The dramatic data provided by the WHO teach us that over 1 billion people worldwide live with a disability. These are people who are confronted every day with obstacles, more or less large, such as architectural barriers, but also with cultural and social resistance, and these are the walls that need to be demolished urgently. To do this we must intervene on two levels, the scientific and technological and the political, social and cultural.

The elaboration of a technology built with the sole purpose of doing good is needed, of bringing individual differences closer together, combining talent in the workplace, improving everyone’s quality of life, creating the conditions that favor an ideal starting point for everyone.
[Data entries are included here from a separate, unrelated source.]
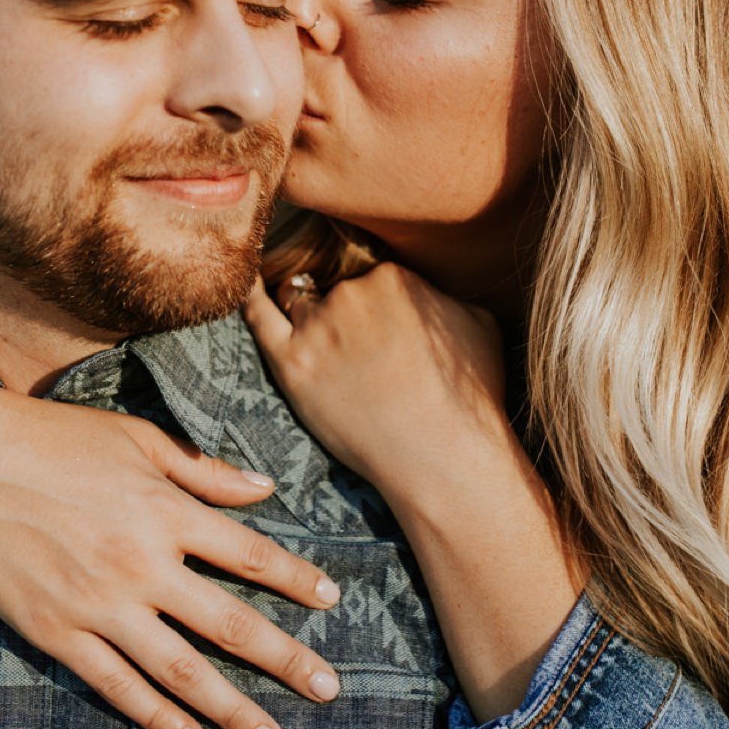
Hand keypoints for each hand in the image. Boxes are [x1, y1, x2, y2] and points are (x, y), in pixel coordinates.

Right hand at [0, 379, 342, 728]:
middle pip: (230, 624)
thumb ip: (203, 469)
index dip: (297, 580)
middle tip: (328, 688)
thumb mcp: (135, 438)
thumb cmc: (49, 437)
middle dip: (285, 661)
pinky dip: (157, 717)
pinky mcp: (56, 632)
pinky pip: (116, 686)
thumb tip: (266, 487)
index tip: (331, 601)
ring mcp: (98, 604)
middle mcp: (141, 563)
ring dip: (232, 708)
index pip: (250, 555)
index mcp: (166, 510)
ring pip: (181, 670)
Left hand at [241, 263, 512, 499]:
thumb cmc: (470, 396)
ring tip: (330, 354)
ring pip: (300, 303)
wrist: (443, 453)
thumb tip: (433, 291)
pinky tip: (248, 285)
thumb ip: (446, 294)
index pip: (371, 275)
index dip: (378, 306)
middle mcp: (351, 291)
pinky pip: (258, 316)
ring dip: (310, 319)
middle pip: (335, 288)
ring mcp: (318, 326)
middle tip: (364, 355)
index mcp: (395, 275)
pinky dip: (251, 297)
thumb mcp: (480, 322)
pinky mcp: (292, 363)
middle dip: (347, 314)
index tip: (387, 332)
By combining the forces of the scientific community and of politics together with civil society, each person can be helped to realize themselves, without distinction of age, physical abilities or cognitive abilities. The result will be a more intelligent, connected, inclusive and accessible world for all.

To achieve this goal, it is necessary to democratize technologies, that is to say, to support universal design, that is, to design solutions that can adapt seamlessly to any person’s abilities and through any legislation, in order to make habits, interactions and decisions easier. and intuitive. With more than a billion people with disabilities on a global level, including a growing portion of the elderly population, the need for accessibility grows, and places the need for society to develop a system capable of responding to everyone’s needs.

Thanks to universal design, accessibility will become increasingly widespread, able to intuit social needs, habits and interactions in every context, so as to be able to build experiences that are also personalized according to the abilities of each of us.

The use of public spaces, the enjoyment of cultural assets, the creation of new models and tourism services for all, but also simple daily mobility, and urban accessibility plans, are the new challenges that our society must face if wants to avoid violating civil rights, not just people with disabilities.

In conclusion, I am convinced that everyone, especially young people, could find a point of useful comparison in a just and just society and start a process of real and profound change, a process that finally contemplates words such as integration and inclusion and that enhances the differences and allow everyone to contribute to a different development of this planet of ours, a development that leaves neither anyone nor anyone behind.

Involving human diversity in the universal project is the axiom on which the conception of an accessible society is based.